Description of the task:
The data below should be restated word for word, with every picture omitted.

Listed records:
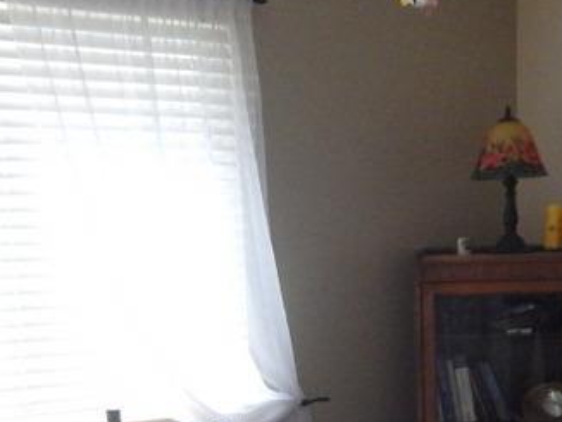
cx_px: 331
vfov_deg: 20.4
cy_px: 456
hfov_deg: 28.1
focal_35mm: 69
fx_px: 1121
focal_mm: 4
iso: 360
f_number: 3
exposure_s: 1/30
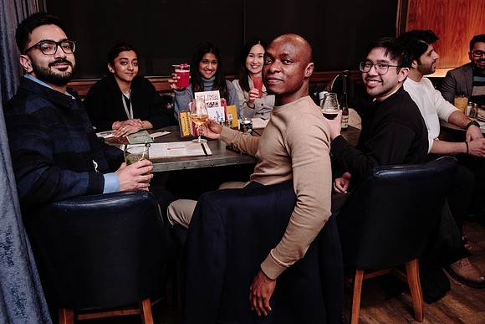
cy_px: 149
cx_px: 222
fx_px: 403
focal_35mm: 30
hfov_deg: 61.9
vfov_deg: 43.7
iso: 800
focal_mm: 16
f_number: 3.2
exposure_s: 1/80
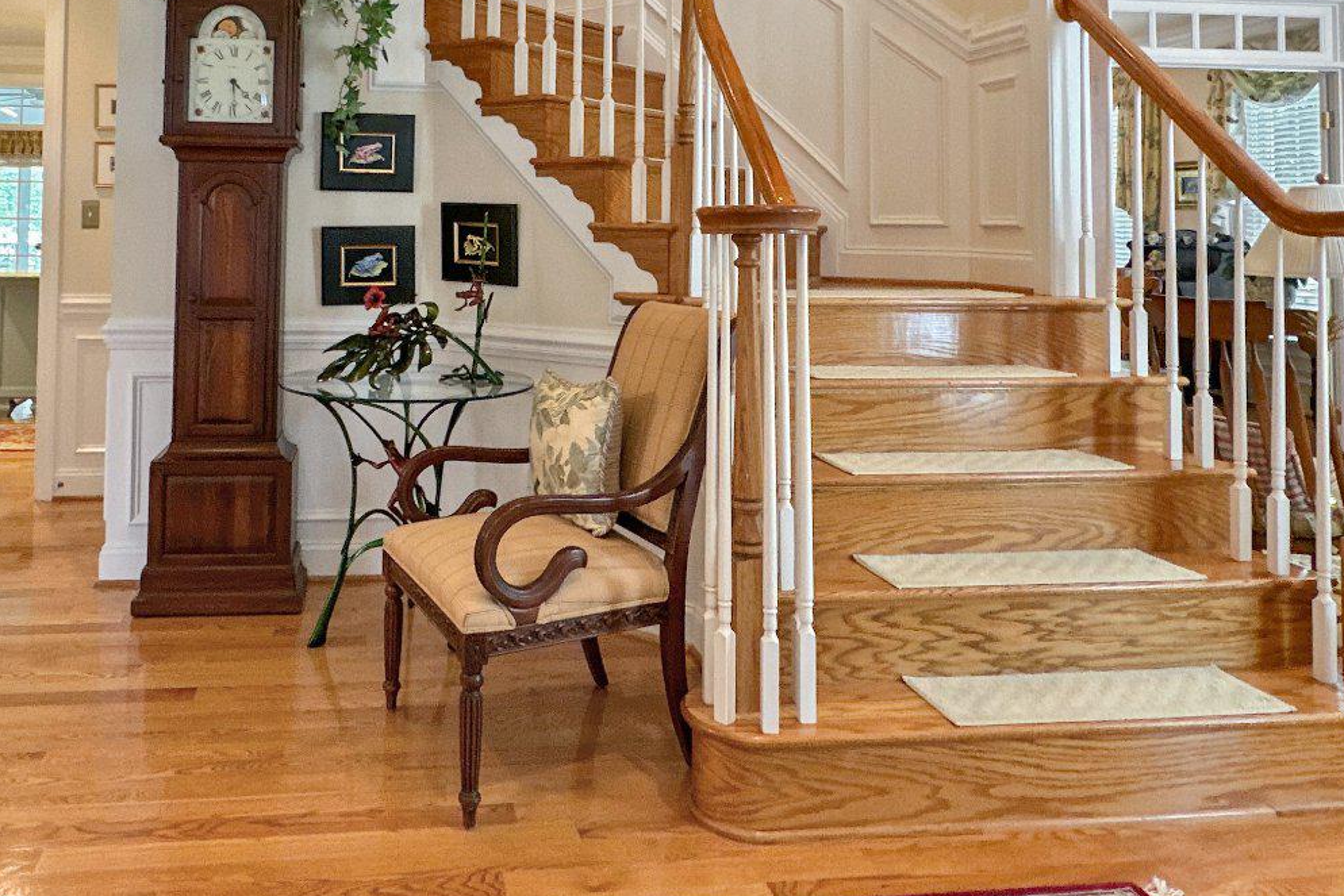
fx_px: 1120
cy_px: 174
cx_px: 494
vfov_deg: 41.7
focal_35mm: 30
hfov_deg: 61.0
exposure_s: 1/60
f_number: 2.2
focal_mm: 2.22
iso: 320
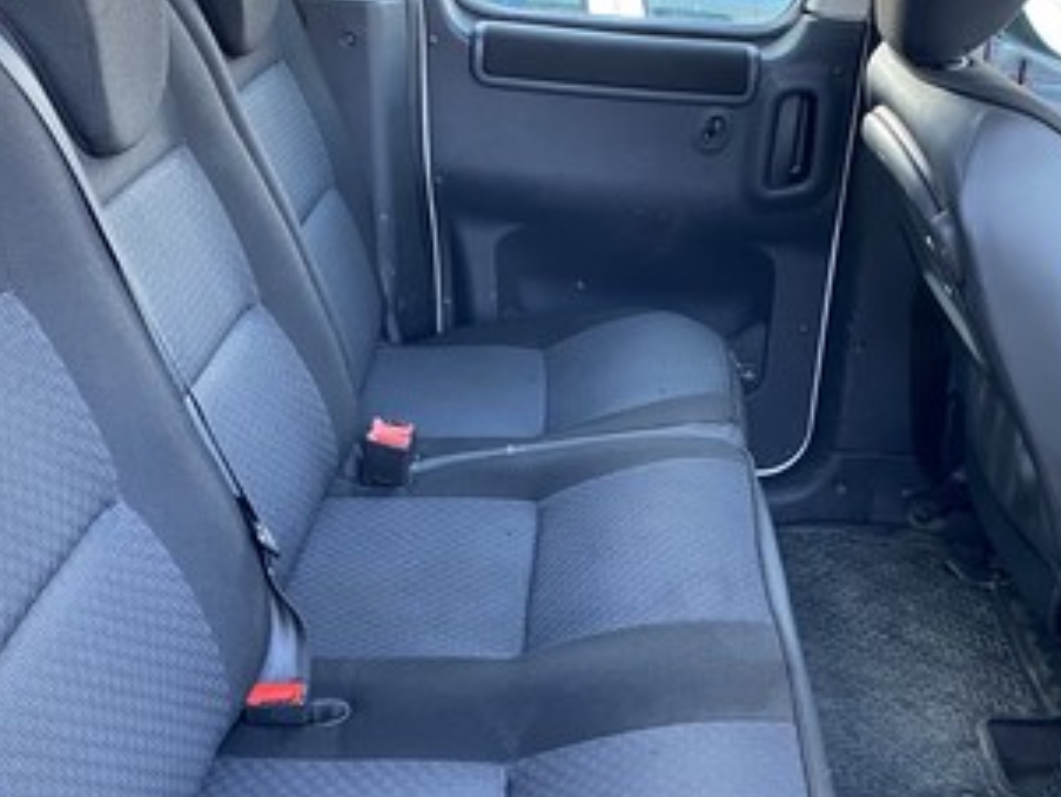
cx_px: 645
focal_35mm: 44
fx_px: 1349
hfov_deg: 42.7
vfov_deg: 32.7
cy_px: 499
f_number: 1.8
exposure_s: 1/60
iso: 320
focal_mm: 4.25
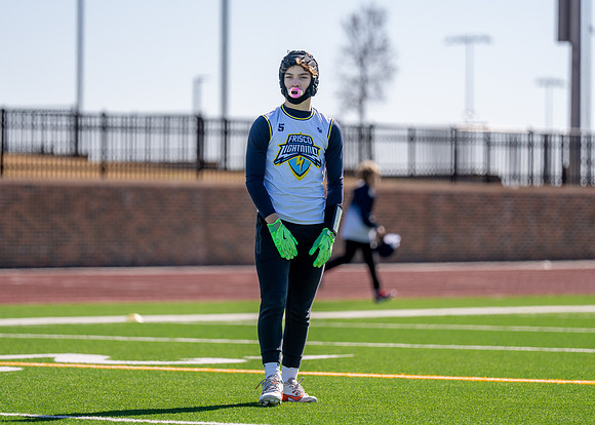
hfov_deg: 9.2
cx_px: 281
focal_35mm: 220
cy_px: 207
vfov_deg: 6.5
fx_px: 3715
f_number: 2.8
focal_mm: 173
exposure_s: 1/1600
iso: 100
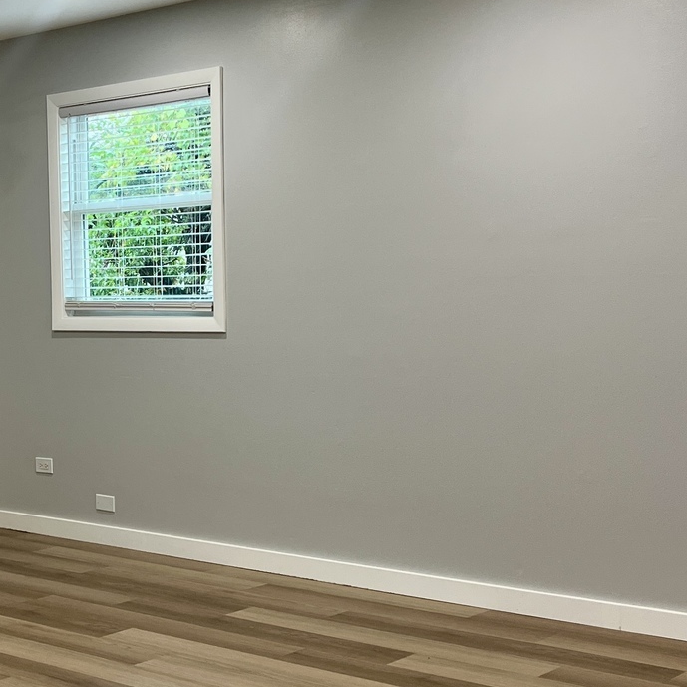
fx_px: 1078
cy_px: 354
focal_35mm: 48
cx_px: 15
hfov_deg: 32.7
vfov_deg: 35.4
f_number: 1.5
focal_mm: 5.7
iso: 100
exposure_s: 1/120
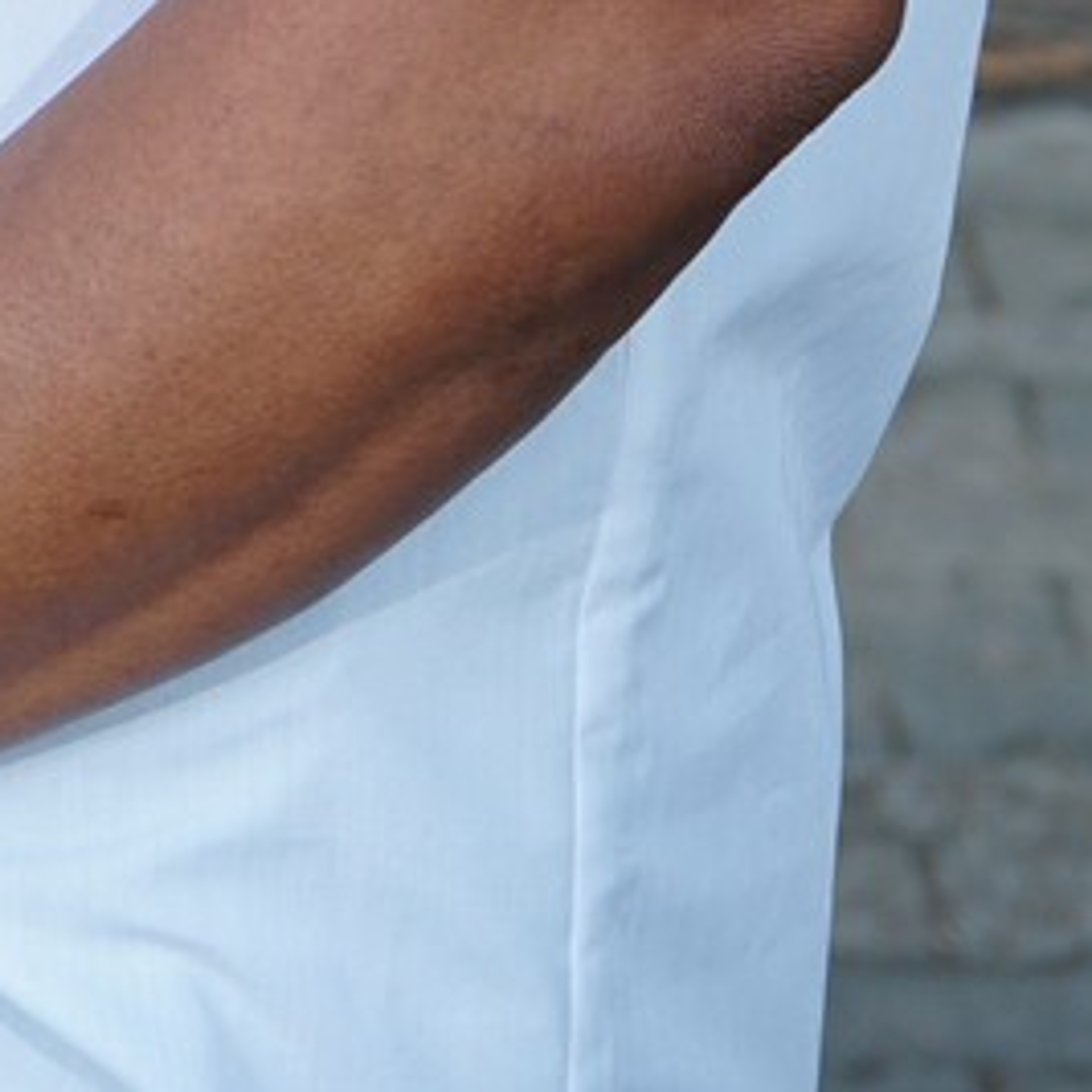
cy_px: -1386
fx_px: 9708
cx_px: -286
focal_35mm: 272
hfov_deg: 6.4
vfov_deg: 6.2
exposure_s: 1/125
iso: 160
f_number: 6.3
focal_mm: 57
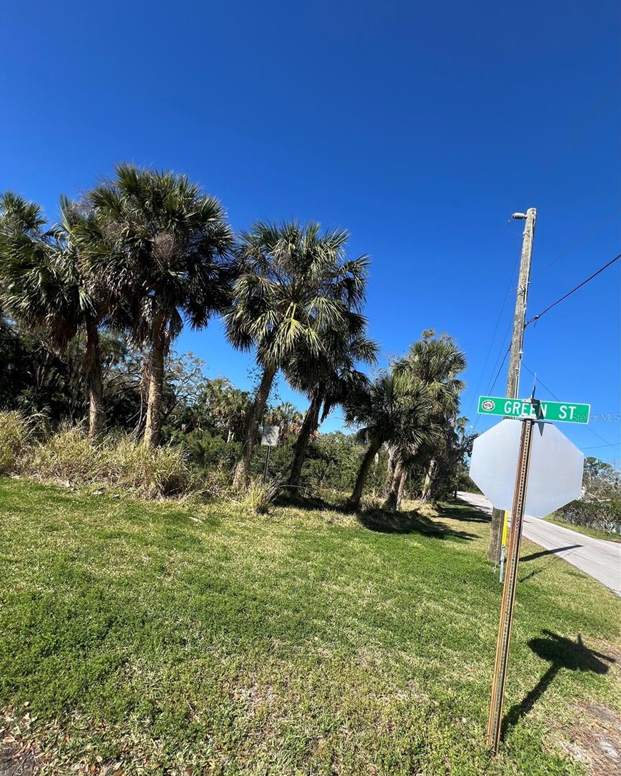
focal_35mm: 14
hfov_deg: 87.9
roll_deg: -10.1
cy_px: 417
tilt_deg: +5.8
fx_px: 322
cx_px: 301
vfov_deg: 100.5
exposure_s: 1/861
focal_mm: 1.57
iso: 32
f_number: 1.8
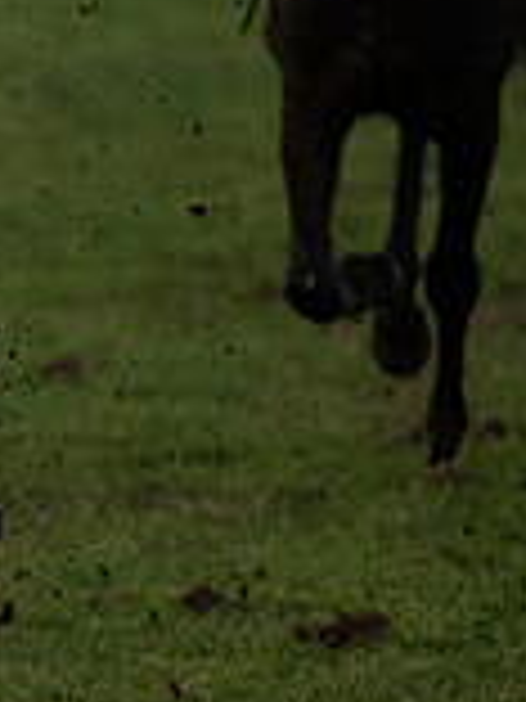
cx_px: -1200
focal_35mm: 1527
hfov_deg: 1.0
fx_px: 30938
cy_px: 31
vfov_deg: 1.3
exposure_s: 1/1600
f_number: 4
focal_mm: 300
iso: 2000
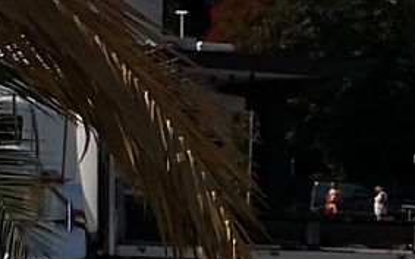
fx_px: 2195
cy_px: 373
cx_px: 1399
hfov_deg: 8.4
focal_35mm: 194
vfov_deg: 6.7
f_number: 1.6
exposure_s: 1/4065
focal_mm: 3.95
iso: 50
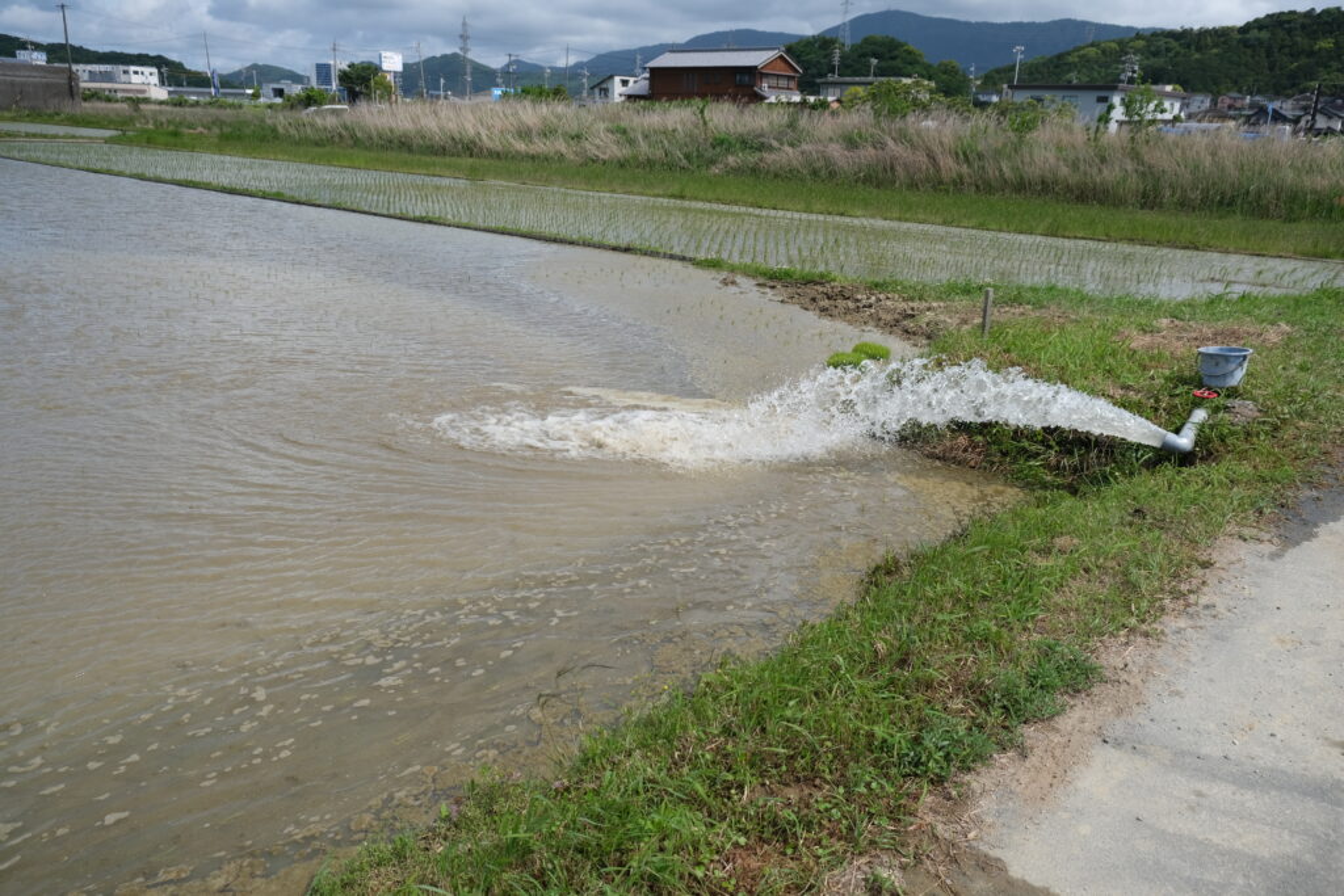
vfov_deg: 47.9
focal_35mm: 27
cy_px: 448
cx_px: 672
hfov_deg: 67.4
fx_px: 1008
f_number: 4.5
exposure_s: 1/1300
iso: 200
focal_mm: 18
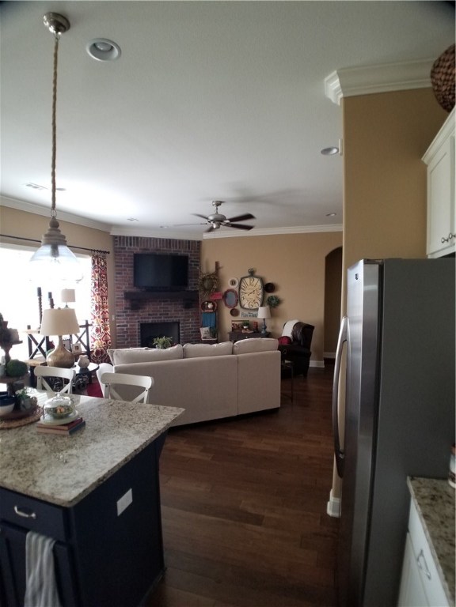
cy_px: 304
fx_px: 457
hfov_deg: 53.1
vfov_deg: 67.3
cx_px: 228
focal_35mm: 26
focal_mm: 4.3
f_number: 1.7
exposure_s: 1/30
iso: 200
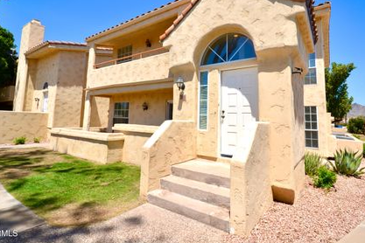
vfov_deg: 66.9
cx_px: 187
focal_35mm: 18
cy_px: 101
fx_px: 182
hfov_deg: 90.0
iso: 100
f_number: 8
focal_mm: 10
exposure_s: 1/250
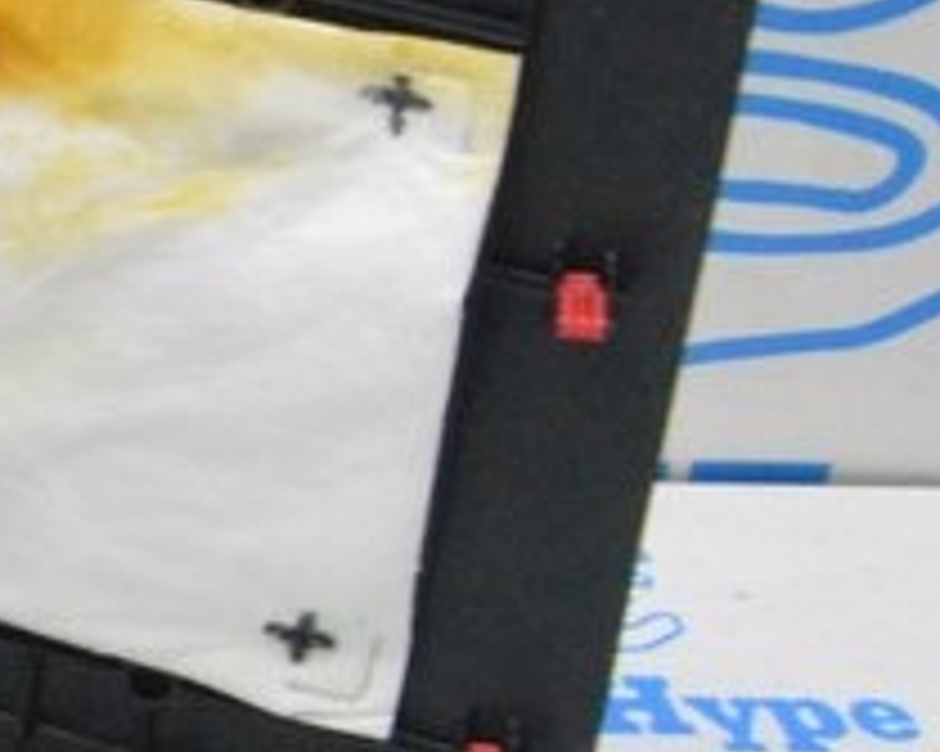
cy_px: 376
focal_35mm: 179
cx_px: -1142
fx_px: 4978
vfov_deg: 8.6
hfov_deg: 9.8
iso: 6400
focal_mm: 26
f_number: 20
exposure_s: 1/20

Answer space:
cx_px: 331
vfov_deg: 20.4
cy_px: 456
hfov_deg: 28.1
focal_35mm: 69
fx_px: 1121
focal_mm: 4
iso: 360
f_number: 3
exposure_s: 1/30
cy_px: 149
cx_px: 222
fx_px: 403
focal_35mm: 30
hfov_deg: 61.9
vfov_deg: 43.7
iso: 800
focal_mm: 16
f_number: 3.2
exposure_s: 1/80
fx_px: 1120
cy_px: 174
cx_px: 494
vfov_deg: 41.7
focal_35mm: 30
hfov_deg: 61.0
exposure_s: 1/60
f_number: 2.2
focal_mm: 2.22
iso: 320
cx_px: 645
focal_35mm: 44
fx_px: 1349
hfov_deg: 42.7
vfov_deg: 32.7
cy_px: 499
f_number: 1.8
exposure_s: 1/60
iso: 320
focal_mm: 4.25
hfov_deg: 9.2
cx_px: 281
focal_35mm: 220
cy_px: 207
vfov_deg: 6.5
fx_px: 3715
f_number: 2.8
focal_mm: 173
exposure_s: 1/1600
iso: 100
fx_px: 1078
cy_px: 354
focal_35mm: 48
cx_px: 15
hfov_deg: 32.7
vfov_deg: 35.4
f_number: 1.5
focal_mm: 5.7
iso: 100
exposure_s: 1/120
cy_px: -1386
fx_px: 9708
cx_px: -286
focal_35mm: 272
hfov_deg: 6.4
vfov_deg: 6.2
exposure_s: 1/125
iso: 160
f_number: 6.3
focal_mm: 57
focal_35mm: 14
hfov_deg: 87.9
roll_deg: -10.1
cy_px: 417
tilt_deg: +5.8
fx_px: 322
cx_px: 301
vfov_deg: 100.5
exposure_s: 1/861
focal_mm: 1.57
iso: 32
f_number: 1.8
cx_px: -1200
focal_35mm: 1527
hfov_deg: 1.0
fx_px: 30938
cy_px: 31
vfov_deg: 1.3
exposure_s: 1/1600
f_number: 4
focal_mm: 300
iso: 2000
fx_px: 2195
cy_px: 373
cx_px: 1399
hfov_deg: 8.4
focal_35mm: 194
vfov_deg: 6.7
f_number: 1.6
exposure_s: 1/4065
focal_mm: 3.95
iso: 50
vfov_deg: 47.9
focal_35mm: 27
cy_px: 448
cx_px: 672
hfov_deg: 67.4
fx_px: 1008
f_number: 4.5
exposure_s: 1/1300
iso: 200
focal_mm: 18
cy_px: 304
fx_px: 457
hfov_deg: 53.1
vfov_deg: 67.3
cx_px: 228
focal_35mm: 26
focal_mm: 4.3
f_number: 1.7
exposure_s: 1/30
iso: 200
vfov_deg: 66.9
cx_px: 187
focal_35mm: 18
cy_px: 101
fx_px: 182
hfov_deg: 90.0
iso: 100
f_number: 8
focal_mm: 10
exposure_s: 1/250
cy_px: 376
focal_35mm: 179
cx_px: -1142
fx_px: 4978
vfov_deg: 8.6
hfov_deg: 9.8
iso: 6400
focal_mm: 26
f_number: 20
exposure_s: 1/20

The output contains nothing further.